Brandon W Kirkland et al. Pediatr Crit Care Med. 2016 Aug.

Abstract

Objectives: Recent analyses show higher mortality at low-volume centers providing extracorporeal membrane oxygenation. We sought to identify factors associated with center volume and mortality to explain survival differences and identify areas for improvement.

Design: Retrospective cohort study.

Setting: Patients admitted to children's hospitals in the Pediatric Health Information System database and supported with extracorporeal membrane oxygenation for respiratory failure from 2003 to 2014.

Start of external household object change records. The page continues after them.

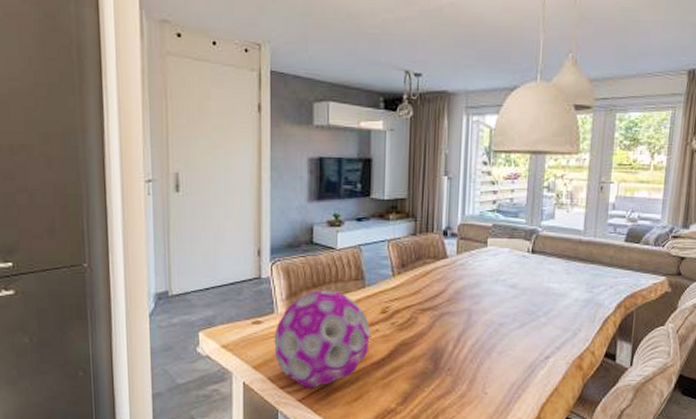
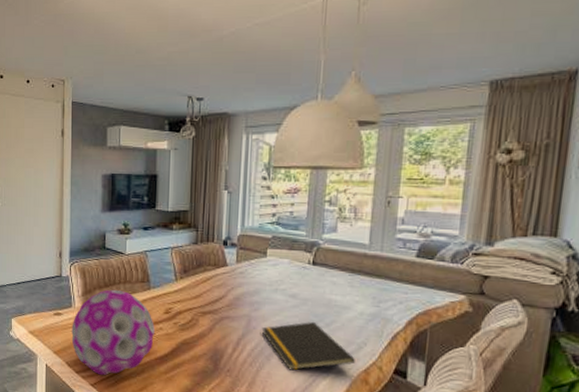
notepad: none [482,311,571,363] -> present [261,321,355,370]

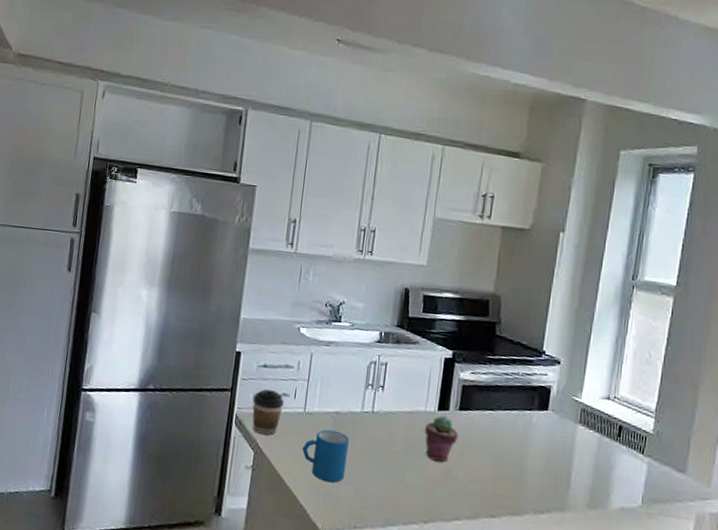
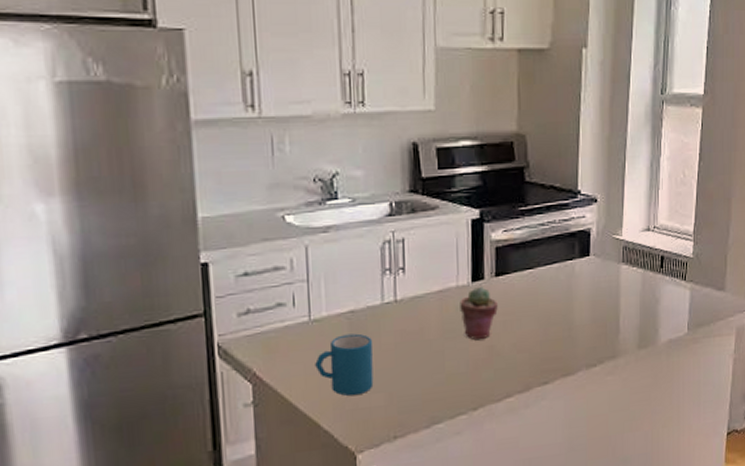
coffee cup: present [252,389,284,435] -> none [237,302,281,361]

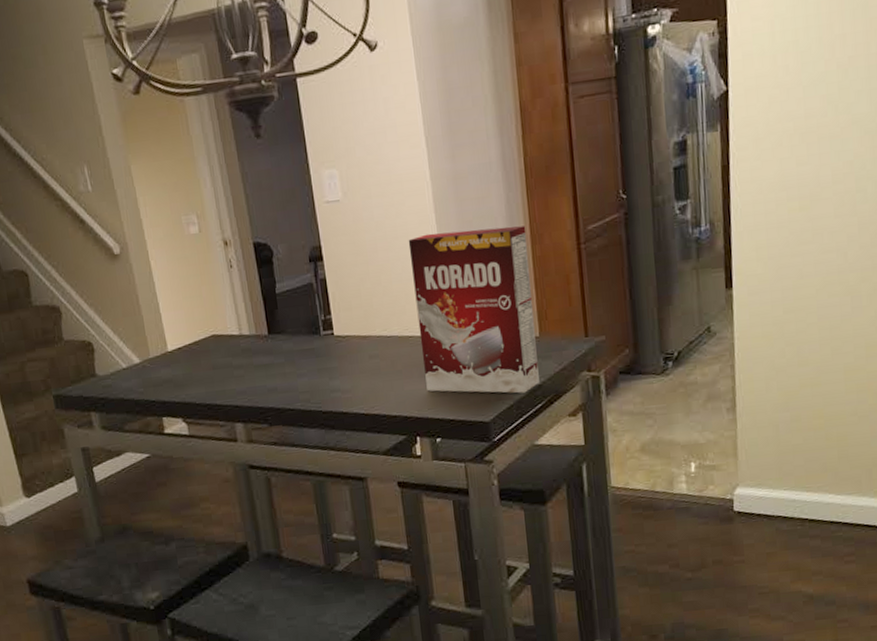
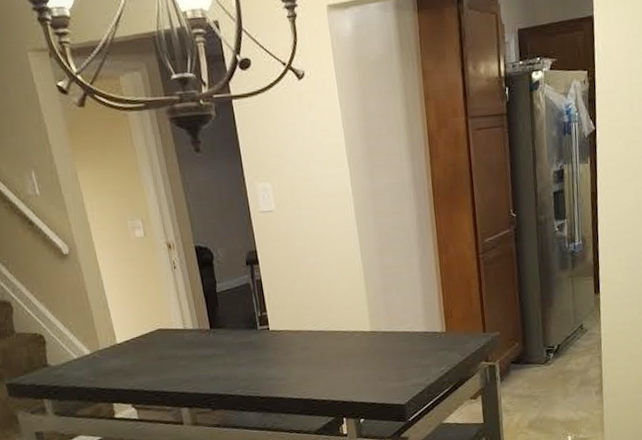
cereal box: present [408,225,540,394] -> none [333,237,446,380]

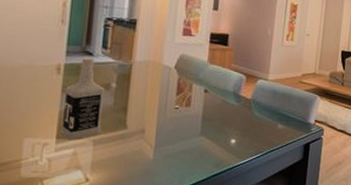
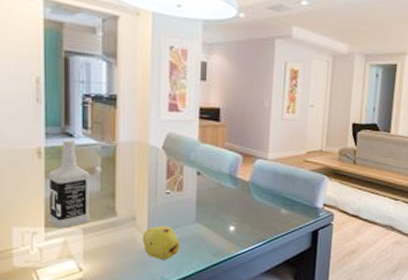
fruit: none [149,138,184,170] -> present [142,225,180,260]

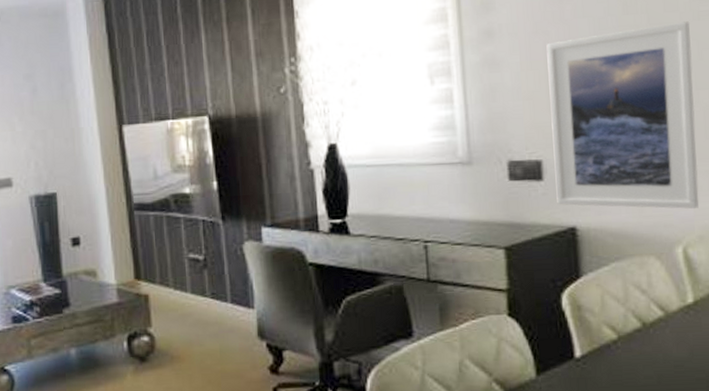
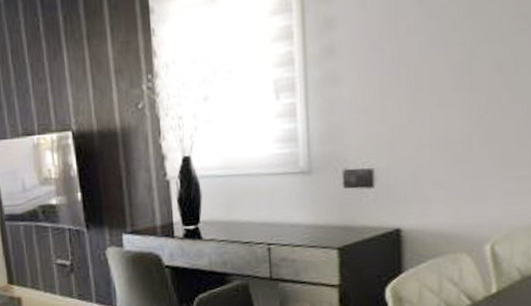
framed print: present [546,21,699,209] -> none [382,38,509,211]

Patients: A total of 5,303 patients aged 0-18 years old met inclusion criteria: 3,349 neonates and 1,954 children.

Interventions: None.

Measurements and main results: Low center volume was defined as less than 20, medium 20-49, and large greater than or equal to 50 cases per year. Center volume was also assessed as a continuous integer. Among neonates, clinical factors including intraventricular hemorrhage (relative risk, 1.4; 95% CI, 1.24-1.56) and acute renal failure (relative risk, 1.38; 95% CI, 1.20-1.60) were more common at low-volume compared to larger centers and were associated with in-hospital death. After adjustment for differences in demographic factors and primary pulmonary conditions, mild prematurity, acute renal failure, intraventricular hemorrhage, and receipt of dialysis remained independently associated with mortality, as did center volume measured as a continuous number. Among children, the risk of acute renal failure was almost 20% greater (relative risk, 1.18; 95% CI, 1.02-1.38) in small compared to large centers, but dialysis and bronchoscopy were used significantly less but were associated with mortality. After adjustment for differences in demographic factors and primary pulmonary conditions, acute renal failure, acute liver necrosis, acute pancreatitis, and receipt of bronchoscopy remained independently associated with mortality. Center volume measurement was not associated with mortality given these factors.

Conclusions: Among neonates, investigation for intraventricular hemorrhage prior to extracorporeal membrane oxygenation and preservation of renal function are important factors for improvement. Earlier initiation of extracorporeal membrane oxygenation and careful attention to preservation of organ function are important to improve survival for children.